The Night I Died
This is such an obvious idea it would be a wonder if no one’s thought of it before – a talk show based entirely around comedians recalling their worst ever gigs.
After all, no one wants to hear stand-ups boast about ‘storming it’, it’s them facing the humiliation of boos and catcalls or – worse – dead silence that intrigues.
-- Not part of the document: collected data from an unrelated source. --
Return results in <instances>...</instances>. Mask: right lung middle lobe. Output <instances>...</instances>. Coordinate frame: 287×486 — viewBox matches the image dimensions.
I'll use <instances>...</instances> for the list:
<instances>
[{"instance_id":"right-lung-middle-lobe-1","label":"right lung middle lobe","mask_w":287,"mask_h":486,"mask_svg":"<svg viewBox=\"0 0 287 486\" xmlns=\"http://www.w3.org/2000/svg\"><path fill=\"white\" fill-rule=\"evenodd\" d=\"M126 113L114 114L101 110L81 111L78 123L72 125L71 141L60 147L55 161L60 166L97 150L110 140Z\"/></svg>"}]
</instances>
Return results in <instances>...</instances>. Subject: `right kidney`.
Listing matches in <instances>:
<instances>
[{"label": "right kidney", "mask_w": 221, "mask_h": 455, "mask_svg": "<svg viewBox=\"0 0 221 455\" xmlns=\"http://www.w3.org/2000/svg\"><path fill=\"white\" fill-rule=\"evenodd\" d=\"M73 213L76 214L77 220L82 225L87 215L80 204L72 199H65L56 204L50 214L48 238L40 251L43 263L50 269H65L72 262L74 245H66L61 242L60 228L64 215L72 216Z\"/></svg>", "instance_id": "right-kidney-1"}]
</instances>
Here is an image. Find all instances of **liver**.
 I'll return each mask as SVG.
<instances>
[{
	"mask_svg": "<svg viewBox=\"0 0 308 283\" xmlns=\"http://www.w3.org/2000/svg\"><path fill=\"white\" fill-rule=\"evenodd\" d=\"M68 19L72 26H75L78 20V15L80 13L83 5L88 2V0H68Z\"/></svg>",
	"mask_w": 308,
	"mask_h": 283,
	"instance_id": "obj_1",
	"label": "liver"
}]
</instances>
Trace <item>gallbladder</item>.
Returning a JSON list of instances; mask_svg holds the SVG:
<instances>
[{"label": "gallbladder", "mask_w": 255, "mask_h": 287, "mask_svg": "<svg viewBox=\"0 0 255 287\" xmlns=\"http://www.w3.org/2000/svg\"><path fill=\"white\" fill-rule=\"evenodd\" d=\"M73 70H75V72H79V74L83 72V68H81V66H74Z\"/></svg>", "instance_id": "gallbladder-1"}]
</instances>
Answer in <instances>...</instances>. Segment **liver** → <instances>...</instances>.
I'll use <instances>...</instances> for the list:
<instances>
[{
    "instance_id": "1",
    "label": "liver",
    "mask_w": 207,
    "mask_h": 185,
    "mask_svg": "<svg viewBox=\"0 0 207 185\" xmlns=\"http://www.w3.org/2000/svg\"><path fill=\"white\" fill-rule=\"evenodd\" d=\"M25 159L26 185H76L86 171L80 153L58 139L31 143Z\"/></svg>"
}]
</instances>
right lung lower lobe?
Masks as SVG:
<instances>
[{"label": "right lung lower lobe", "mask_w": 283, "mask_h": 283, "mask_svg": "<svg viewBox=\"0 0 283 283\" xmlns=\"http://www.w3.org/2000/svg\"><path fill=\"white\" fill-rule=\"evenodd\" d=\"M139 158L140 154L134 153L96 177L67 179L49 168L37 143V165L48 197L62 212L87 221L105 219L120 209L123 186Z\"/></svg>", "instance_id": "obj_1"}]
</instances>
And for comics themselves, such battle stories prove their mettle, and only strengthens the idea that they are a breed apart, facing the lions’ den with only a microphone and their wits for defence.
One perhaps unexpected theme to come out of Viv Groskop’s second instalment of The Night I Died is that comedians who have bombed often feel as bad for the audience as they do for themselves, if not worse.
‘The reason people want you to get off is because you are making them [the audience] feel bad,’ Lucy Porter told the Royal Vauxhall Tavern audience. ‘People look at you with such pity, and it breaks your heart for them.’
It’s an experience confirmed by Scott Capurro, who said that once a crowd loses confidence in the comedian, it’s game over. ‘The audience gets nervous for you,’ he said. ‘Then they don’t know how to take the jokes... they are embarrassed for you.’
The controversial Capurro has upset a few rooms before now, and wears his ban from Australian TV - for a graphic description of just how much he loved Jesus in a very physical way – as a badge of pride.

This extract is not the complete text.